The byte order mark (BOM) is a Unicode character used to signal the endianness (byte order) of a text file or stream. BOM use is optional, and, if used, should appear at the start of the text stream.

Beyond its specific use as a byte-order indicator, the BOM character may also indicate which of the several Unicode representations the text is encoded in.

The UTF-8 representation of the BOM is the byte sequence 0xEF,0xBB,0xBF. A text editor or web browser interpreting the text as ISO-8859-1 or CP1252 will display the characters  for this.

The Unicode Standard does permit the BOM in UTF-8, but does not require or recommend its usage. Byte order has no meaning in UTF-8 so in UTF-8 the BOM serves only to identify a text stream or file as UTF-8.
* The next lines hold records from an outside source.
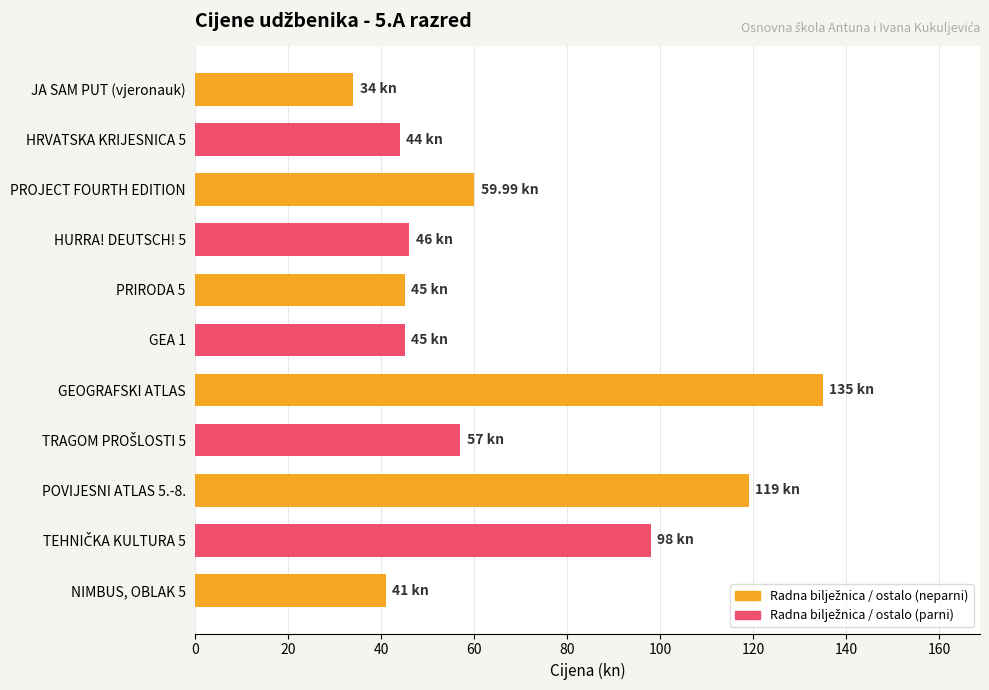

Which category has the highest value across all series?

GEOGRAFSKI ATLAS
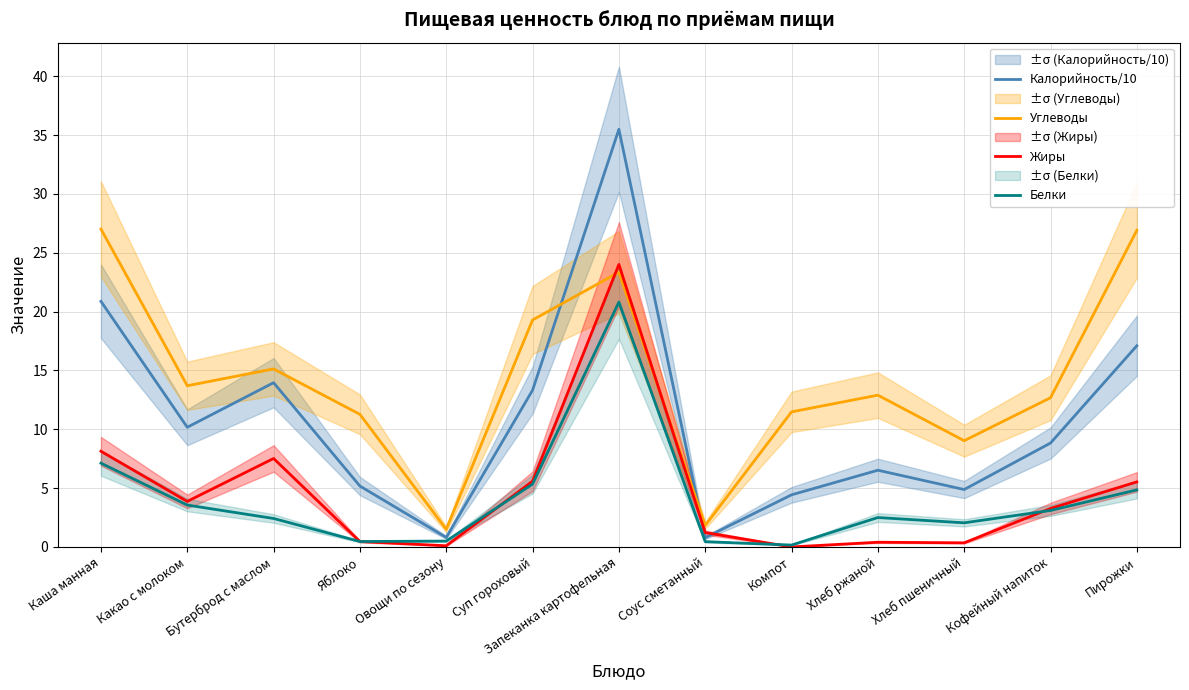

The value of Углеводы at Пирожки is 38.9. True or false?

False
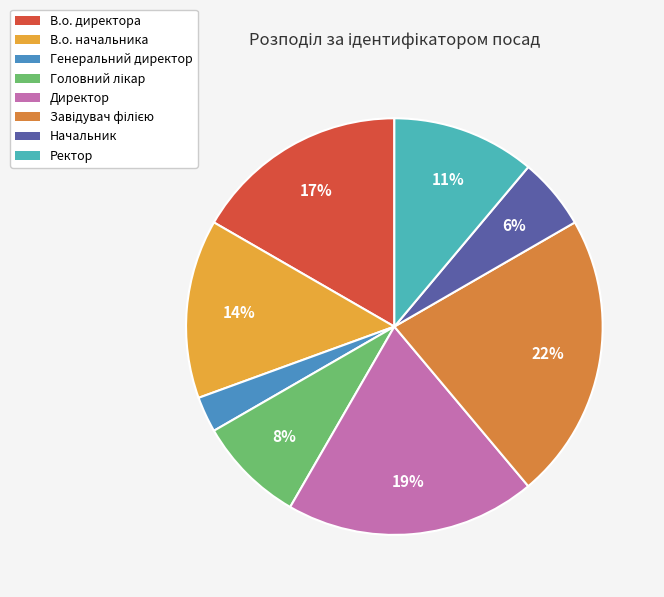

How many slices are in this pie chart?

8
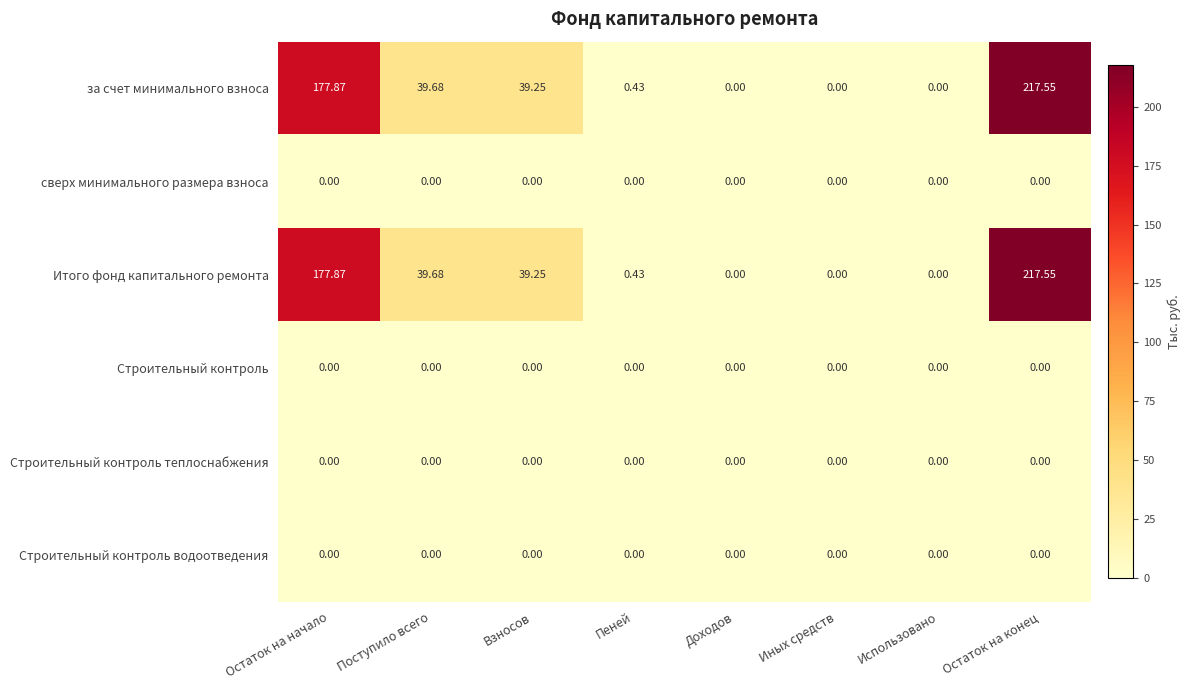

At which category is the sum across all series the highest?

Остаток на конец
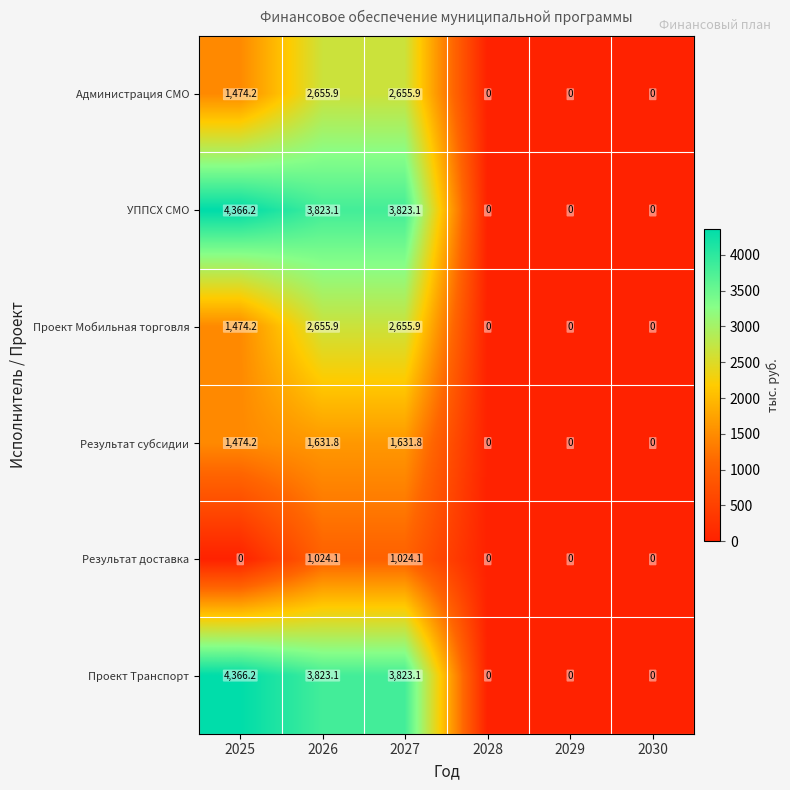

Is the value of Результат доставка at 2027 greater than the value of Результат субсидии at 2028?

Yes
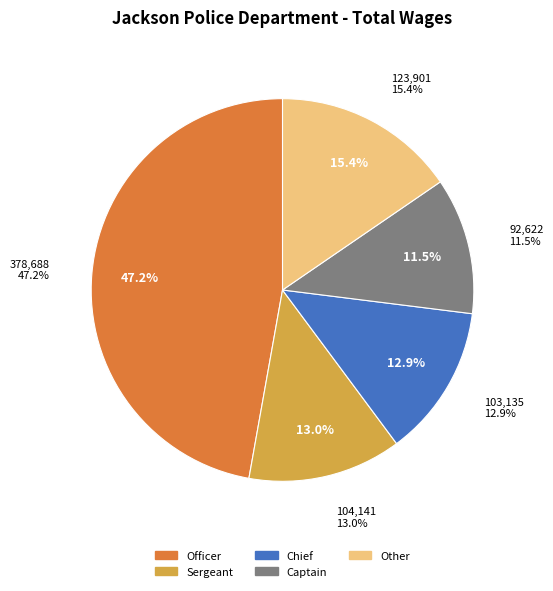

Approximately how many times larger is the value at Captain compared to Officer?

0.2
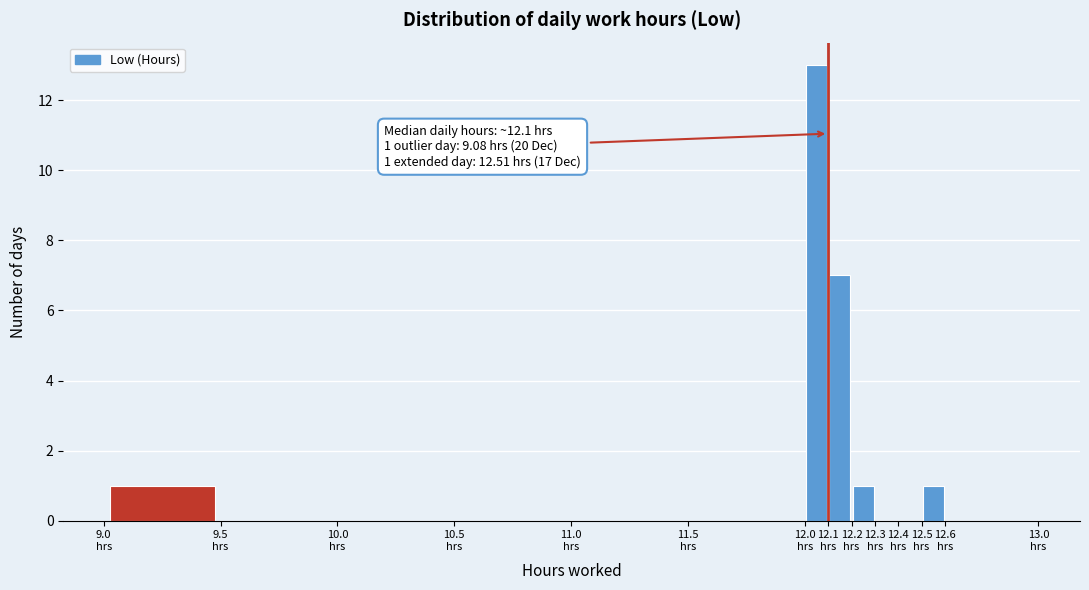

Which range on the x-axis has the tallest bar?

12.0 to 12.1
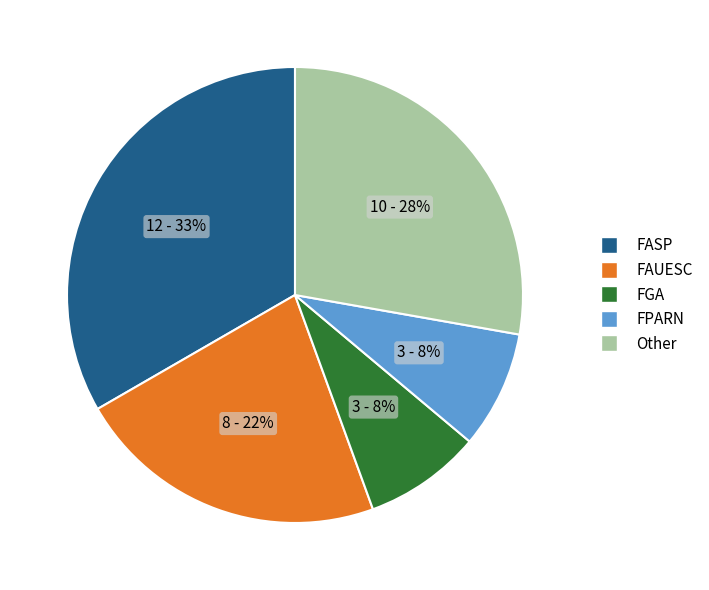

To the nearest percent, what is the average slice percentage?

20%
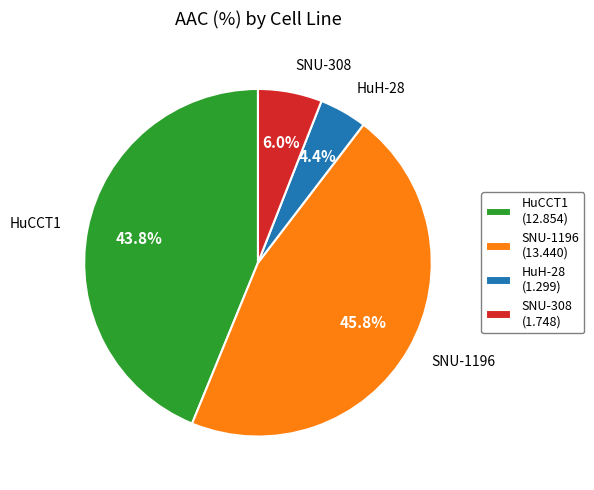

What is the smallest slice in the pie chart?

HuH-28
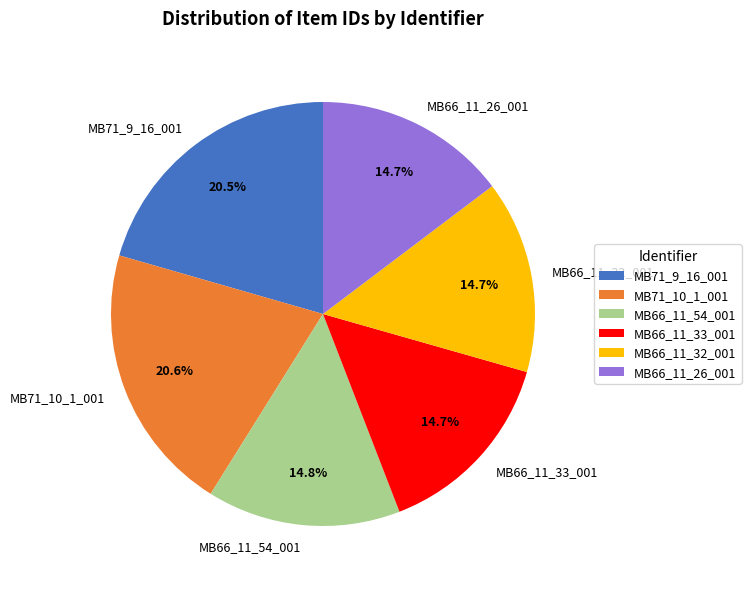

What portion of the pie excludes MB66_11_26_001?

85.3%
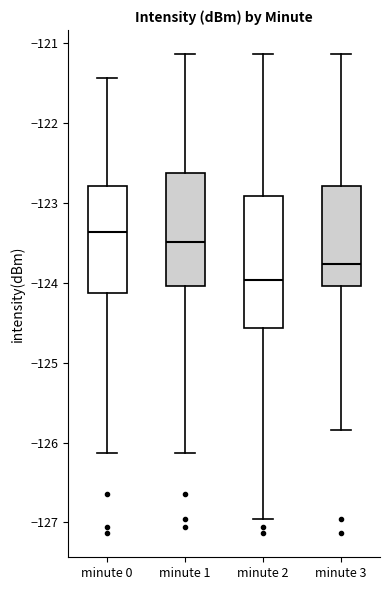

Reading left to right, read every box against the y-axis: the position of its median line, the range the box covers, and the ends of its whiskers. The values are not printed on the chart, so give them approximately, as read against the axis.

minute 0: median -123.4, box -124.1 to -122.8, whiskers -126.1 to -121.4
minute 1: median -123.5, box -124.0 to -122.6, whiskers -126.1 to -121.1
minute 2: median -124.0, box -124.6 to -122.9, whiskers -127.0 to -121.1
minute 3: median -123.8, box -124.0 to -122.8, whiskers -125.8 to -121.1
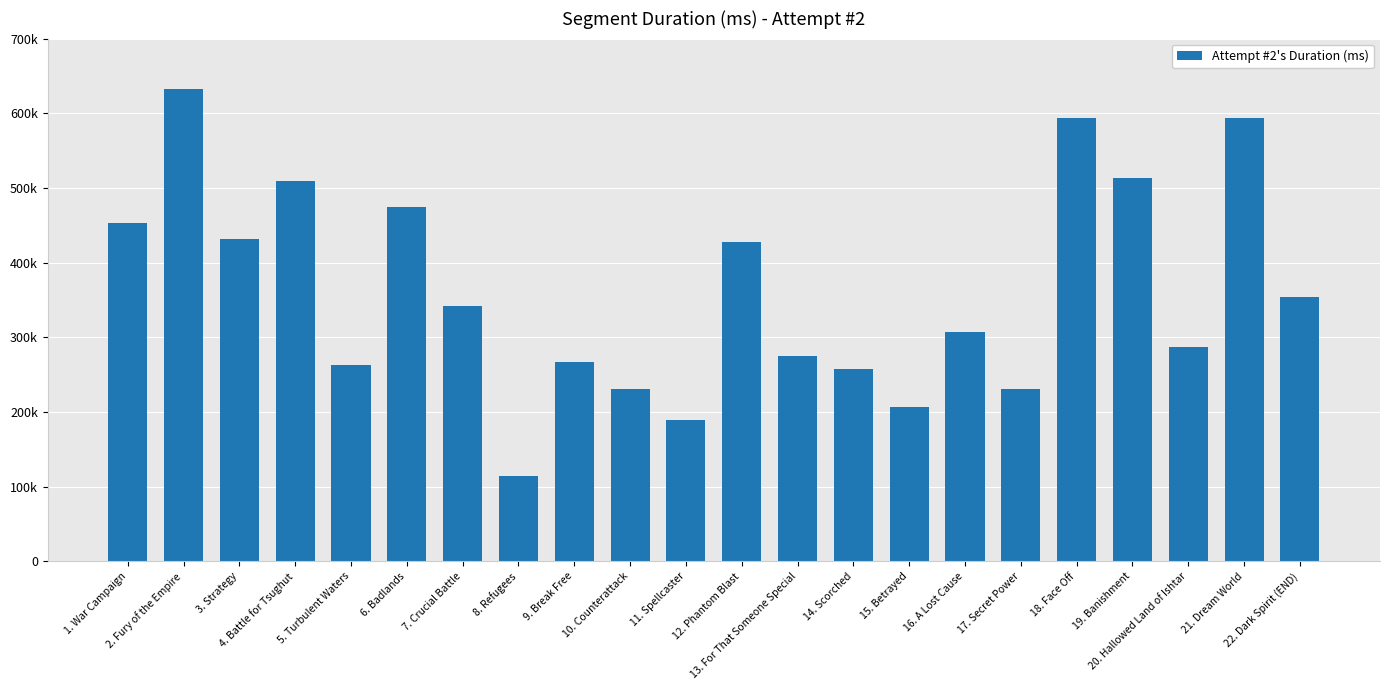

The chart shows a value of 593294 at 21. Dream World. True or false?

True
One reason the UTF-8 BOM is not recommended is that many pieces of software without Unicode support nevertheless are able to handle UTF-8 inside a text but not at the start of a text. For instance, the bytes of UTF-8 can be placed between the quotes of string constants in many programming languages, and that language will write the correct UTF-8 to a file or to a display, despite the language not knowing anything about UTF-8. This provides an easy migration path to convert systems to Unicode and to remove all legacy encodings, without simultaneously upgrading the programming language. The unexpected three bytes of the BOM break this however, as they are located where they are certain to be a syntax error.

A leading BOM can also defeat software that uses pattern matching on the start of a text file, since it inserts 3 bytes before the pattern. Though commonly associated with the Unix shebang at the start of an interpreted script, the problem is more widespread. For instance in PHP, the existence of a BOM will cause the page to begin output before the initial code is interpreted, causing problems if the page is trying to send custom HTTP headers (which must be set before output begins).

Many Windows programs (including Windows Notepad!) add BOMs to UTF-8 files by default and it can a lot of troubles if you use it for developing. 

Note: if you use UTF-8 without BOM and use english letters only, after you save the file it will lost UTF-8 encoding!